**Text for analysis**:
#####

15

Is there someway to change the title in wp-admin? Been looking all over google but no one seem to mention it.

I simply want to get rid of "— WordPress" and possibly change the "‹" into some other symbol.

Any ideas?

4 Answers 4

30
add_filter('admin_title', 'my_admin_title', 10, 2);

function my_admin_title($admin_title, $title)
{
    return get_bloginfo('name').' • '.$title;
}

You could also do a str_replace on $admin_title to remove "— WordPress" and change "‹".

Look at the top of the wp-admin/admin-header.php file to see what is going on by default.

0
1

Here's how we've done it, in order to change only a specific custom post type:

/* edit the admin page title for a particular custom post type */
function edit_page_title() {
    global $post, $title, $action, $current_screen;
    if( isset( $current_screen->post_type ) && $current_screen->post_type == 'CUSTOM-POST-TYPE' && $action == 'edit' ) {
        /* this is the new page title */
        $title = 'Change to whatever you want: ' . $post->post_title;           
    } else {
        $title = $title .' - ' .get_bloginfo('name');
    }
    return $title;  
}

add_action( 'admin_title', 'edit_page_title' )
1
  • 1
    This should be add_filter() - but the rest is good in terms of working out which page you're on.
    – Dan Smart
    Apr 11, 2016 at 14:20
0

This is more important than the basic purpose.

In fact for "edit page" the default admin_title is

get_bloginfo('name')."---Wordpress"

This is awful for who edits several pages or articles at same time. I have added the page title and the ID to avoid confusions.

Note: currently it is very difficult to find the solution if you have not the keyword "admin_title". Keywords like "Wordpress admin document title" do not give quick results. I found the current thread very far into Google (same as Wordpress search). I need four hours for an operational work of a few minutes to add a personalized filter into the child theme (functions.php)

-6

All those answers above are unnecessarily complicated. I am a newbie and I found this out by experimentation.

$admin_title holds the title in admin-header.php, so simply remove — Wordpress from line 43-47 to remove "— WordPress" from the title. Play around in those lines to manipulate the title.

1
  • 6
    This isn't a solution at all, because that file will be deleted during the next upgrade. You are just wasting your time.

#####

**Extracted data**:
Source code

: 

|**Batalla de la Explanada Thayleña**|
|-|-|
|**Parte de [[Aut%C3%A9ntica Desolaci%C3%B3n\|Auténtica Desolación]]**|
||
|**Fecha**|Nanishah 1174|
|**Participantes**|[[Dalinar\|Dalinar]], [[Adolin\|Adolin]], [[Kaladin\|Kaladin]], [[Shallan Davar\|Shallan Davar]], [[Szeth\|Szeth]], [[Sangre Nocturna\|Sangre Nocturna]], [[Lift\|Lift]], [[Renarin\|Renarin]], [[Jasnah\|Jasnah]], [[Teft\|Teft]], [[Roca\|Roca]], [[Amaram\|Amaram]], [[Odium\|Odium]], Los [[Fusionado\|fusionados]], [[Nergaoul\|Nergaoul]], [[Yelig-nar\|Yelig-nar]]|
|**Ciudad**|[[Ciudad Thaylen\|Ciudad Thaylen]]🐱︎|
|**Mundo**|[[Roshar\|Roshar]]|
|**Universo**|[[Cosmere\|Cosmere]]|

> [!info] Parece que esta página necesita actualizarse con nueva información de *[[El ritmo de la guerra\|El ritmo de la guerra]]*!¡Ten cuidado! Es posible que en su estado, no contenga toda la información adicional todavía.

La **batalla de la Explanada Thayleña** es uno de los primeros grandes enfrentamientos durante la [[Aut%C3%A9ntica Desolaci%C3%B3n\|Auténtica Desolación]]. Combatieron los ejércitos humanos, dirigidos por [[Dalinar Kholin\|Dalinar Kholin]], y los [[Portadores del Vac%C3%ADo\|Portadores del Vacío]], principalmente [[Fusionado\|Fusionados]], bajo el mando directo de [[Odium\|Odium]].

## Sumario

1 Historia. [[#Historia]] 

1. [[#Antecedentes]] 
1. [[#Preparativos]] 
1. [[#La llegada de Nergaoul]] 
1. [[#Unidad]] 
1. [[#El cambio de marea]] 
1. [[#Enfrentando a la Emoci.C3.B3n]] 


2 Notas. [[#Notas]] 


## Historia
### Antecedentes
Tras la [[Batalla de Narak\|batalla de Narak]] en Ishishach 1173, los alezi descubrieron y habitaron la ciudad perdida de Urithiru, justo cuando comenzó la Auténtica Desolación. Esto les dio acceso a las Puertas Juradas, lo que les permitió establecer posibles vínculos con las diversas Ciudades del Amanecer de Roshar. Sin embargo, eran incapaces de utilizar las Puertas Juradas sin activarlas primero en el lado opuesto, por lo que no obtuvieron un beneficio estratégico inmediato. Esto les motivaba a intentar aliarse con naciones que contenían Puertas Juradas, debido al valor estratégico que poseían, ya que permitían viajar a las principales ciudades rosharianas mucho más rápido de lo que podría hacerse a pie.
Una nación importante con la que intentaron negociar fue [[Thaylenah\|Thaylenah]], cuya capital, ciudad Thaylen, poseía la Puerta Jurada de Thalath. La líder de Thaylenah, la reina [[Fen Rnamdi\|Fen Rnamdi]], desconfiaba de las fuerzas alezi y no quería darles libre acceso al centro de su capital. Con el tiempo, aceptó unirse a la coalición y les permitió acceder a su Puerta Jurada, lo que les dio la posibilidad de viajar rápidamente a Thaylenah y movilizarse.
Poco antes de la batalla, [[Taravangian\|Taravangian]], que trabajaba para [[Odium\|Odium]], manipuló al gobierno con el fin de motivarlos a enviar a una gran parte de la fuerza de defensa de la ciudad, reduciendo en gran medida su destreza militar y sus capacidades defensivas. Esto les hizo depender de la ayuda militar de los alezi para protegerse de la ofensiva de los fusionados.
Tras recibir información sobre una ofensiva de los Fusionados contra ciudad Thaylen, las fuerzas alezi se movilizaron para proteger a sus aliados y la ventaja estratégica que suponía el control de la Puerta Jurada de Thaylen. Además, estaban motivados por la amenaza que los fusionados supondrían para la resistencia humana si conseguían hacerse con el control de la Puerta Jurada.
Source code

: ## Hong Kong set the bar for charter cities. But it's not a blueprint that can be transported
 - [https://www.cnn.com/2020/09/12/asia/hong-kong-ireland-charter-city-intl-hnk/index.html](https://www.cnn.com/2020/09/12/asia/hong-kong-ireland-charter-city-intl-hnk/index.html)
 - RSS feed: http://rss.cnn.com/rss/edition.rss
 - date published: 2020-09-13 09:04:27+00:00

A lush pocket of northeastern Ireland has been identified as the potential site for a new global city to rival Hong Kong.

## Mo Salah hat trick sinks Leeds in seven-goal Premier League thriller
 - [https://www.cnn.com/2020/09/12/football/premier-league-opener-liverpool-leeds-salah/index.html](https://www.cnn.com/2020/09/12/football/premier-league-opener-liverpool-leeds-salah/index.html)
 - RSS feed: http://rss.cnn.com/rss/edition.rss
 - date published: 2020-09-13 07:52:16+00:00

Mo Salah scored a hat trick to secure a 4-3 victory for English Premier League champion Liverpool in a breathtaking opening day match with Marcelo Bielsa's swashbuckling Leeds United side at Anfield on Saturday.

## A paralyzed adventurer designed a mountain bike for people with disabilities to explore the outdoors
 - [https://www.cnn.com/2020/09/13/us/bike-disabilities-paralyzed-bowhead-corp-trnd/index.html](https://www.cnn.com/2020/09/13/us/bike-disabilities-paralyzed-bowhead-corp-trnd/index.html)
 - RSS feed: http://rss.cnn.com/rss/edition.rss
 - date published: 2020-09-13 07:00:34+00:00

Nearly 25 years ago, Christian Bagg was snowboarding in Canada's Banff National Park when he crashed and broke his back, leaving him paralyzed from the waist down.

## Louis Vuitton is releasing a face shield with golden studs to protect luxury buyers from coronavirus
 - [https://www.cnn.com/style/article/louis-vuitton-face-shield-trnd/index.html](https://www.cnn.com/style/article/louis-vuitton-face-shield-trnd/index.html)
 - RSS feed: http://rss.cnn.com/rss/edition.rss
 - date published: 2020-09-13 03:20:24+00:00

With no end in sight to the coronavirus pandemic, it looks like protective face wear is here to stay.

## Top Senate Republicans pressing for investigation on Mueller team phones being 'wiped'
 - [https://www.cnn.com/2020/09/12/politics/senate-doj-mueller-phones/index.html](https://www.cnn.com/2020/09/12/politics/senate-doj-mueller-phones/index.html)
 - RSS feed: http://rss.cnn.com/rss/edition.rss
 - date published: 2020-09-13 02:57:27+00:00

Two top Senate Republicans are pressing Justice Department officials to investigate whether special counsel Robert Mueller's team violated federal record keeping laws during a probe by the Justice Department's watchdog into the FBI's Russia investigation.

#####

**Work to be completed**: Reproduce word for word the passage of the WordPress admin title discussion above, from "4 Answers 4" to "on by default.".

**Solved problem**:
4 Answers 4

30
add_filter('admin_title', 'my_admin_title', 10, 2);

function my_admin_title($admin_title, $title)
{
    return get_bloginfo('name').' • '.$title;
}

You could also do a str_replace on $admin_title to remove "— WordPress" and change "‹".

Look at the top of the wp-admin/admin-header.php file to see what is going on by default.